Dans un ouvrage publié en 1853, par M. César Jannin et intitulé Histoire de la rivalité et du protectorat des églises chrétiennes en Orient, nous lisons ce qui suit : « L’an 381 un second concile œcuménique s’assemble à Constantinople, il ajoute au symbole de Nicée tout ce qu’on y trouve aujourd’hui sur la divinité du Saint-Esprit et proclame qu’il procède du Père comme du Fils. » (p. 59)… « Le second concile œcuménique tenu à Constantinople, en 381, ayant, comme nous avons vu plus haut, retouché le symbole de Nicée, y avait ajouté ces mots : je crois au Saint-Esprit qui est aussi seigneur et qui donne la vie, qui procède du Père et du Fils. Cette addition, ne l’oublions pas, a été acceptée sans opposition pendant plusieurs siècles et par les deux conciles œcuméniques subséquents, ceux d’Éphèse et de Chalcédoine, avant de faire l’objet d’une controverse et d’un schisme. Toutefois après plusieurs siècles de silence ou d’indécision, l’Église Grecque finit par rejeter l’addition du Filioque ; de là, la séparation ». (pag. 61). Pauvre M. Jannin, vous n’êtes point du nombre des mystificateurs, je le veux bien, mais avouez que vous voilà bien mystifié, et que malheureusement vos écrits en mystifieront bien d’autres !

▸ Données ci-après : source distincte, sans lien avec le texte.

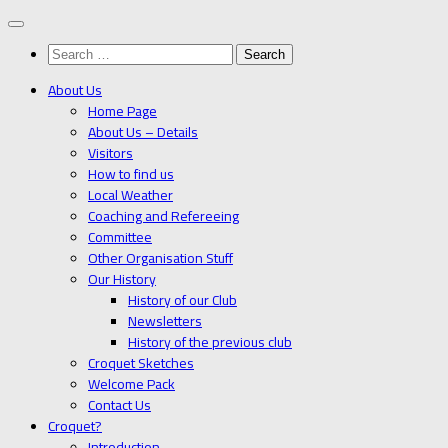
Below
content
Search
for:
About Us
Home Page
About Us – Details
Visitors
How to find us
Local Weather
Coaching and Refereeing
Committee
Other Organisation Stuff
Our History
History of our Club
Newsletters
History of the previous club
Croquet Sketches
Welcome Pack
Contact Us
Croquet?
Introduction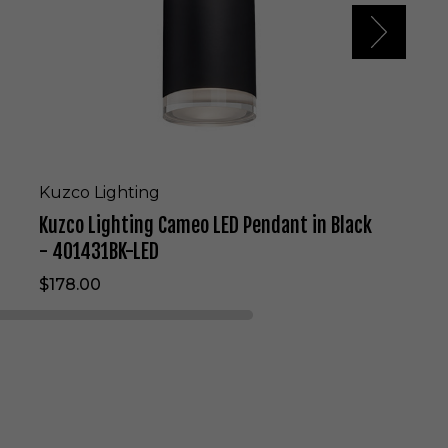
t
i
n
g
C
a
m
e
o
L
Kuzco Lighting
E
Kuzco Lighting Cameo LED Pendant in Black
D
P
- 401431BK-LED
e
$178.00
n
d
a
n
t
i
n
B
l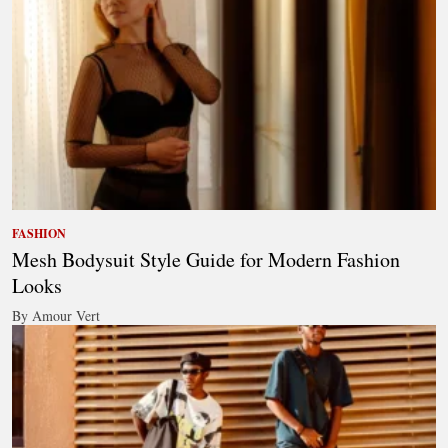
FASHION
Mesh Bodysuit Style Guide for Modern Fashion
Looks
By Amour Vert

Honneur, du moins à M. Henri Martin qui avoue les faits tels qu’ils sont ! Il est même fier de sa doctrine ; mais il en délivre à son pays le brevet d’invention. « On a, dit-il, des dernières années de Charlemagne des capitulaires assez étendus ; le synode d’automne, assemblé à Aix en 809, avait traité sous sa présidence une question d’une immense portée : c’était une face nouvelle du dogme de la Trinité : la co-éternité et la consubstantialité des trois personnes divines avaient été proclamées depuis longtemps par les conciles œcuméniques ; un moine de Jérusalem souleva la question de savoir si le Saint-Esprit procède du Fils comme du Père. L’Église d’Occident s’inquiéta fort d’une solution qu’indique la position des trois termes de la Trinité, et que donne bien plus nettement le sens intime de ce grand mystère : Smaragdus abbé de Saint-Mihiel, un des auteurs de la restauration des lettres en Gaule, établit l’affirmative, non par la métaphysique, mais par l’Écriture et les Pères, et le concile d’Aix-la-Chapelle ajouta, dans le symbole de Nicée, les mots Filioque au qui ex Patre procedit. L’empereur envoya à Rome son cousin Adalhard, abbé de Corbie, et l’évêque de Worms pour communiquer au pape cette grave innovation, qui avait un précédent. L’addition du Filioque avait été décrétée jadis en Espagne par le troisième concile de Tolède, et s’y était maintenue. Le pape, sans nier l’orthodoxie de l’opinion des prélats gallo-franks, s’efforça de leur faire retirer le Filioque du Symbole, et déclara toute innovation illégitime. On ne l’écouta pas plus qu’on n’avait écouté son prédécesseur dans l’affaire du culte des images, et le Filioque resta dans le Symbole, où on le chante encore de nos jours. Rome finit par suivre la Gaule. La Gaule franke, succédant dignement à cette Gaule romaine qui avait tant fait pour le christianisme, eut ainsi la gloire de compléter, malgré Rome, le dogme souverain de la théologie et ce qu’on peut nommer la métaphysique divine.

Les circonstances de ce grand fait religieux montrent à quel point l’autorité du pape était encore bornée en matière dogmatique. Les conciles gallo-franks, convoqués sans lui, décidaient malgré lui. »

Vous pouvez être fier de n’importe quelle doctrine, cela ne nous regarde pas ; il nous suffit que vous en avouïez la paternité et que vous cessiez enfin de mystifier le monde.